Yes, the Amerex B417T is about $10 to $15 more expensive than those in the same range. But you get higher value for your money. It comes with an aluminum valve and pins to offer more durability.
Amerex B417T offers more value compared to the plastic or aerosol stuff. Amerex is also small enough to fit under the seat or mount without obstructions.
Kidde FA110 is an excellent product with all the qualities of a fire extinguisher. But it has defective issues plus uses plastic handles which are not durable enough.
The First Alert is an incredible product for RV, compatible and easy to use. It also is one of the affordable products on the list. But the plastic bracket and lowest UL rating is a minus when compared to the Amerex B417T.
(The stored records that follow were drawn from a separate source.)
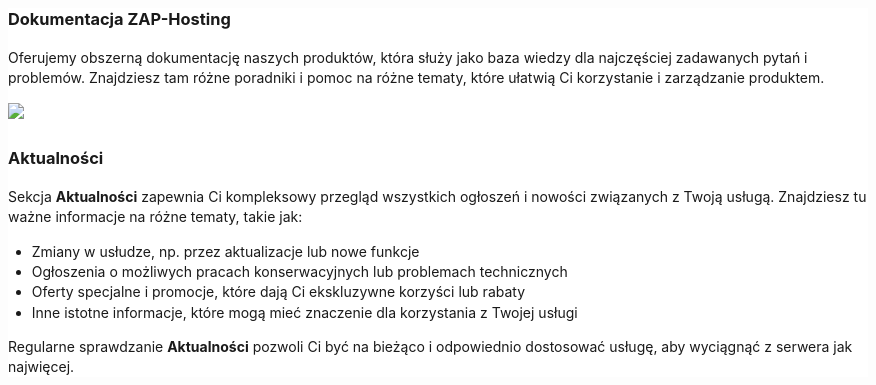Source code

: ### Dokumentacja ZAP-Hosting
Oferujemy obszerną dokumentację naszych produktów, która służy jako baza wiedzy dla najczęściej zadawanych pytań i problemów. Znajdziesz tam różne poradniki i pomoc na różne tematy, które ułatwią Ci korzystanie i zarządzanie produktem.

![](https://screensaver01.zap-hosting.com/index.php/s/n48ct6aZBrNq7eT/preview)

### Aktualności
Sekcja **Aktualności** zapewnia Ci kompleksowy przegląd wszystkich ogłoszeń i nowości związanych z Twoją usługą. Znajdziesz tu ważne informacje na różne tematy, takie jak:

- Zmiany w usłudze, np. przez aktualizacje lub nowe funkcje
- Ogłoszenia o możliwych pracach konserwacyjnych lub problemach technicznych
- Oferty specjalne i promocje, które dają Ci ekskluzywne korzyści lub rabaty
- Inne istotne informacje, które mogą mieć znaczenie dla korzystania z Twojej usługi

Regularne sprawdzanie **Aktualności** pozwoli Ci być na bieżąco i odpowiednio dostosować usługę, aby wyciągnąć z serwera jak najwięcej.

<InlineVoucher />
Both First Alert products (including the FE1A10GR195) seem to have defective issues. That puts it some steps behind the Amerex B417T.
Only the Amerex B402 seems to compete squarely with the Amerex B417T. It’s like a case of a person competing against himself or herself. Yes, after all, they both belong to the same company, known for incredible products.
But I wonder where the company got it wrong with the B402 dues to some defective issues. And that gives the Amerex B417T all the upper hand for quality. It also stands out for effectiveness in dealing with fire disasters.
The United States Fire Administration (USFA) reported about 3,700 RV fire incidences in 2018. Incidence of such resulted in about 15 deaths, 100 injuries, and $58,000 financial losses. So, don’t make your family or RV investment a part of the statistics.